====== DATA SUPPLIED

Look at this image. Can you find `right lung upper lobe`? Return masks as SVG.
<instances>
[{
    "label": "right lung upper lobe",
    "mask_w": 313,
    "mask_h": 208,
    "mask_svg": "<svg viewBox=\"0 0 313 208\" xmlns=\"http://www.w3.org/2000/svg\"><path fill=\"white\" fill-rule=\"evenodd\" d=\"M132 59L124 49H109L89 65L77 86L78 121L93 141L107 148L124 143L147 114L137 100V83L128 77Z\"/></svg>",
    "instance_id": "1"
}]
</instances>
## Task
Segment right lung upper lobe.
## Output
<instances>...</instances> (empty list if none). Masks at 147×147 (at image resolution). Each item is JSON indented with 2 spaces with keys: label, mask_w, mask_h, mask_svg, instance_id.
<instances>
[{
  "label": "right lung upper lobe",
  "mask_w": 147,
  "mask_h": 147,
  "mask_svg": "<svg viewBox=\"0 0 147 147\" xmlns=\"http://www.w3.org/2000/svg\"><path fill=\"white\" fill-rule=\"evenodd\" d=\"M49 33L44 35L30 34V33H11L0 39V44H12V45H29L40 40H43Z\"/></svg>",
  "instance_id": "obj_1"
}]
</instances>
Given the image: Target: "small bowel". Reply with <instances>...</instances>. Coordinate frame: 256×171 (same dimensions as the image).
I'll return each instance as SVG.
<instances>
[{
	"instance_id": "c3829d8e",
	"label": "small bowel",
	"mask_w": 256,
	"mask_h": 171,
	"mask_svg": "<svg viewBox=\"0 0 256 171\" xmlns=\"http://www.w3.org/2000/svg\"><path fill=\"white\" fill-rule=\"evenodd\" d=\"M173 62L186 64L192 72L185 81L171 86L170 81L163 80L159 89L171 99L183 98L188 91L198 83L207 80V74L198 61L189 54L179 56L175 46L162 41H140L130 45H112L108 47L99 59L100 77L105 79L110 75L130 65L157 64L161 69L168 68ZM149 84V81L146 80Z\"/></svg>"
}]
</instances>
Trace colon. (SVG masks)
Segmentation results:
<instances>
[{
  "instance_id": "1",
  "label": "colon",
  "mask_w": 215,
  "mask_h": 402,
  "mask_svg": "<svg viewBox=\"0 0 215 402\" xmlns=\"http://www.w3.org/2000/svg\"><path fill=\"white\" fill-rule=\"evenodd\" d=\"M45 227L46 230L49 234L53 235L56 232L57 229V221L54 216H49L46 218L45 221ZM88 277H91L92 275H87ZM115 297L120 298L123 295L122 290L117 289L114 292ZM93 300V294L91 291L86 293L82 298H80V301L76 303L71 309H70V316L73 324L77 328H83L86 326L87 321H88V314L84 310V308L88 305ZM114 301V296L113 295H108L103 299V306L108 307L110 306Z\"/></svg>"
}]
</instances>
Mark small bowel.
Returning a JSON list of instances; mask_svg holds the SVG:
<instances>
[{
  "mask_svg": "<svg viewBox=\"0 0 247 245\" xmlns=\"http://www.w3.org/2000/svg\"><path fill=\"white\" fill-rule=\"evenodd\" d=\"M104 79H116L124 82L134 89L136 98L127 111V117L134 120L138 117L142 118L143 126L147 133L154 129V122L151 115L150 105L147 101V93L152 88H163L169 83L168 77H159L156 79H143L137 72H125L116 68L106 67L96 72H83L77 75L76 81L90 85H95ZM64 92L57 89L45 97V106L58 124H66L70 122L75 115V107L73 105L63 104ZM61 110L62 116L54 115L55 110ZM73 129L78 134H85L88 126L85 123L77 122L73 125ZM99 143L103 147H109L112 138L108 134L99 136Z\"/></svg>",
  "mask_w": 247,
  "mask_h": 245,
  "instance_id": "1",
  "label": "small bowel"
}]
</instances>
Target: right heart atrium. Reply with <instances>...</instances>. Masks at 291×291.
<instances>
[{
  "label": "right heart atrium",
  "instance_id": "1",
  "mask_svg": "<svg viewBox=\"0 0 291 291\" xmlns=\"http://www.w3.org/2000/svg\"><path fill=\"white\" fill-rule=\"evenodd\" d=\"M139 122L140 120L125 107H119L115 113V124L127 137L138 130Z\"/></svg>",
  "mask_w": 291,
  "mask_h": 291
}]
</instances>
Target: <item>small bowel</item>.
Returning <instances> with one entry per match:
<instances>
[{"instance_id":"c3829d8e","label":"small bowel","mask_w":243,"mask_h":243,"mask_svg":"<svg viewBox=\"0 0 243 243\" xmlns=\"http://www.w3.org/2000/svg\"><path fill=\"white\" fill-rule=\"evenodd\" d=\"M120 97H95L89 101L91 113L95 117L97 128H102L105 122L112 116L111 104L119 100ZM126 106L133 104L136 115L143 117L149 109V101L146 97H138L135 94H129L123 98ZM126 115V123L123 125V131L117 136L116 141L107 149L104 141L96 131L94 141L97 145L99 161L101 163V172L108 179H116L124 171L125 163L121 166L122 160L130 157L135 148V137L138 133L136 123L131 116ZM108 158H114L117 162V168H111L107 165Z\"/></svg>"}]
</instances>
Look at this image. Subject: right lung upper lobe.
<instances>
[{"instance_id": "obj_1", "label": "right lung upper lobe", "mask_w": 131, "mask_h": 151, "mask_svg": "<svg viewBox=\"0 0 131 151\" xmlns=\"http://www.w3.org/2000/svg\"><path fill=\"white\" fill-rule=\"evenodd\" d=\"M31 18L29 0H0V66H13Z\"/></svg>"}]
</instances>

============

■ **EXERCISE DESCRIPTION**
Tally the lines above that contain the string "upper", and give only the number.

■ **SOLUTION TO THE EXERCISE**
6